I have a ttml file that contains video captions, I want to fetch thru all the pairs time\caption and place them into a JSON file, I have tried https://www.npmjs.com/package/ttml?activeTab=readme but it did not work this one. Any ideas ? Thank you
How to browse thru TTML and get all the time\captions into JSON file
438 views Asked by Lydia halls AtThere are 2 answers

Try looking at https://github.com/sandflow/imscJS for code that extracts the Intermediate Synchronic Documents (ISDs) - e.g. the file isd.js may be relevant.

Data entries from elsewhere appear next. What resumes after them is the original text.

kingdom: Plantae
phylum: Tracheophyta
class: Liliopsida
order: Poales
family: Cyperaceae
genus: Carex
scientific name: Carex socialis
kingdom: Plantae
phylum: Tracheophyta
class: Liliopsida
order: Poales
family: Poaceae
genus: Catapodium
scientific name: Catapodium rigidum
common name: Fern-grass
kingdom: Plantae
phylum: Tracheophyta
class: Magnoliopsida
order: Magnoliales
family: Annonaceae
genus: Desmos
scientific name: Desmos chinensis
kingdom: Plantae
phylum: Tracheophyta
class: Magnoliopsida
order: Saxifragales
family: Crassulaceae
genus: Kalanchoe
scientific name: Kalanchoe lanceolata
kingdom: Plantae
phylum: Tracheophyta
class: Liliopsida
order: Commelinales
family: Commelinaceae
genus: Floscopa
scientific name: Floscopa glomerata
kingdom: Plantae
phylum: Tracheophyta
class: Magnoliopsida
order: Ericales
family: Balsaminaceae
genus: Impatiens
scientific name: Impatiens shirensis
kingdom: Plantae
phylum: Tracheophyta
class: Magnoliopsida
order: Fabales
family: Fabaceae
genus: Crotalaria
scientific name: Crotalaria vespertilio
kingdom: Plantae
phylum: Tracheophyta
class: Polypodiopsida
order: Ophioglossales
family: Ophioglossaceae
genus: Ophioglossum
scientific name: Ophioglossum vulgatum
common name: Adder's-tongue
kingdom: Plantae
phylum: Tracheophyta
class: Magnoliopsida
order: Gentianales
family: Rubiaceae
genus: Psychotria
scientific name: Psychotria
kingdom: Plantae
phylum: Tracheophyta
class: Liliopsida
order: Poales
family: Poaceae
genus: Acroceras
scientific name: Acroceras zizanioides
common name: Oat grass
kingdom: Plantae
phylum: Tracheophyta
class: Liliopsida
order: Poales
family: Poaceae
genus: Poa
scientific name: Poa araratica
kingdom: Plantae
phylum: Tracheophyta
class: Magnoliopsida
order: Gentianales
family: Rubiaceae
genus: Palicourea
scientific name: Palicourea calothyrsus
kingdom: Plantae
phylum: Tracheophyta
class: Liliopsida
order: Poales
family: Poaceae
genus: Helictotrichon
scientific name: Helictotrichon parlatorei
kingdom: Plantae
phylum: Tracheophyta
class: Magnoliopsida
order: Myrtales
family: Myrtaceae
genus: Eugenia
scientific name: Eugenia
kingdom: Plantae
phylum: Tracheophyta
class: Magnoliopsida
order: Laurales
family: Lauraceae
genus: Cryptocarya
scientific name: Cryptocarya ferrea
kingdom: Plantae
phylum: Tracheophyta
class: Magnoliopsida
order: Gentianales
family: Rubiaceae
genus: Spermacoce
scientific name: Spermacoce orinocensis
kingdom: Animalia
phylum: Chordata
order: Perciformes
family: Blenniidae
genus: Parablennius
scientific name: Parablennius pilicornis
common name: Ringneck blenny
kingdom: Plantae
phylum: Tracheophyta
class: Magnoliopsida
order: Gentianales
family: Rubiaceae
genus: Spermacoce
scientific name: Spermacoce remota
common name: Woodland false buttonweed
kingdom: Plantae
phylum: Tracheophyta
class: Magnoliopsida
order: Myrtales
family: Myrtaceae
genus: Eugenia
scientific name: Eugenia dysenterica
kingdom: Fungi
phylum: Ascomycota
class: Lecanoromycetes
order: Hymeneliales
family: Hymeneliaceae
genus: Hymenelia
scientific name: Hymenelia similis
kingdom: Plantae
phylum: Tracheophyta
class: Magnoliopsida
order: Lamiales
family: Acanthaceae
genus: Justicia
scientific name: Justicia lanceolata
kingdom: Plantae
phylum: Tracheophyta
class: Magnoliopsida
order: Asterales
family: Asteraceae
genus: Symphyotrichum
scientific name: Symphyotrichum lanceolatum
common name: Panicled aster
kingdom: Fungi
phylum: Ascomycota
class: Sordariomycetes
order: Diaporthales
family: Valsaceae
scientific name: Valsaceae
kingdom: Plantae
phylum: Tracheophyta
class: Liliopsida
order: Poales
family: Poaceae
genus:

By the way, it's worth noting that the data model in TTML doesn't exactly match the idea of a mapping between pairs of times and individual captions. You may get duplications.
Each ISD is a snapshot between two moments on the timeline in which the presented content does not change.
This is an important distinction because in TTML it is possible to have the same "caption" appear at times that overlap with other captions appearing and disappearing, for example:
...
<div begin="10s" end="20s">
<p>This text appears at 10s and disappears by 20s</p>
<p end="5s">This text appears at 10s and disappears by 15s</p>
<p begin="5s">This text appears at 15s and disappears by 20s</p>
</div>
...
So the result in ISDs is:
0->10s [nothing]
10s->15s
This text appears at 10s and disappears by 20s
This text appears at 10s and disappears by 15s
15s->20s
This text appears at 10s and disappears by 20s
This text appears at 15s and disappears by 20s
20s-> [nothing]
As you can see that first line appears in two ISDs. It's up to you in your application how you deal with this, of course.
For folks that prefer Python, ttconv can split TTML/IMSC documents into a series of Intermediate Synchronic Documents (ISDs), each one corresponding to a period of time where the contents of the TTML/IMSC document is static.
ttconv also supports conversion from TTML/IMSC to SRT, which is a simple text-based format. All styling information is lost however.